In East Africa, Tanzania is best endowed with valuable mineral resources, but to what extent do these resources translate into economic benefit? Not much, at least according to a report commissioned by Tanzanian religious organisations entitled "A golden opportunity: How Tanzania is failing to benefit from gold mining" which can be found at http://www.africafiles.org/article.asp?ID=19218. I quote:
"Gold mining is the fastest growing sector of Tanzania’s economy. Minerals now account for nearly half the country’s exports and Tanzania is Africa’s third largest gold producer. Yet ordinary Tanzanians are not benefiting from this boom both because the government has implemented tax laws that are overly favourable to multinational mining companies and because of the practices of these companies. Tanzania is being plundered of its natural resources and wealth. Between 1997 and 2005, Tanzania exported gold worth more than US$2.54 billion (bn). The government has received around $28m a year in royalties and taxes on these exports, amounting to just 10 per cent over the nine year period. The 3 per cent royalty has brought the government only an average of US$17.4m a year in recent years.......

.....We calculate that Tanzania has lost at least $265.5m in recent years as a result of an excessively low royalty rate, [and] government tax concessions that allow companies’to avoid paying corporation tax...... This is a very conservative estimate, in that it does not cover all the gold mining companies or all figures for recent years (which are not publicly available). Neither does it cover the financial costs of other tax incentives such as VAT exemption, which are extremely difficult to estimate. These extra revenues could of course provide a huge boost to tackling poverty in Tanzania. We also estimate that the prioritisation of large-scale gold mining in the country has come at the expense of small-scale artisan miners, around 400,000 of whom have been put out of work.

This report identifies three severe problems with gold mining in Tanzania, namely:
• It provides the government with very low tax revenues
• It is subject to minimal governmental and popular democratic scrutiny and is associated with the problem of corruption
• People in the gold mining areas are barely benefiting and many are being made poorer. "
Plus ca change. It seems extraordinary that there is no internationally recognised best practice for both Governments and Mining Companies to follow.

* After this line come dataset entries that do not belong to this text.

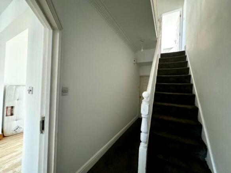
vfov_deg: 85.7
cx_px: 116
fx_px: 93
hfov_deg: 102.1
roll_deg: -1.9
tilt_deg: +0.6
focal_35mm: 14
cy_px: 86
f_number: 2.2
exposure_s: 1/60
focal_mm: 2.22
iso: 1000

As all photographers know, gold has also given its name to the Golden Hour - the hour before sunset - when daylight is softer and warmer in colour, and shadows lengthen. This phenomenon is particularly pronounced close to the equator, when the sun's rays travel through more of the atmosphere and blue light is diffused. Across East and Southern Africa, with its low humidity and high percentage of dust in the air, this effect is further enhanced, and results in spectacular sunsets of gold and red and violet and the horizons disappear in purple haze. The brevity of sunset makes it all the more beautiful.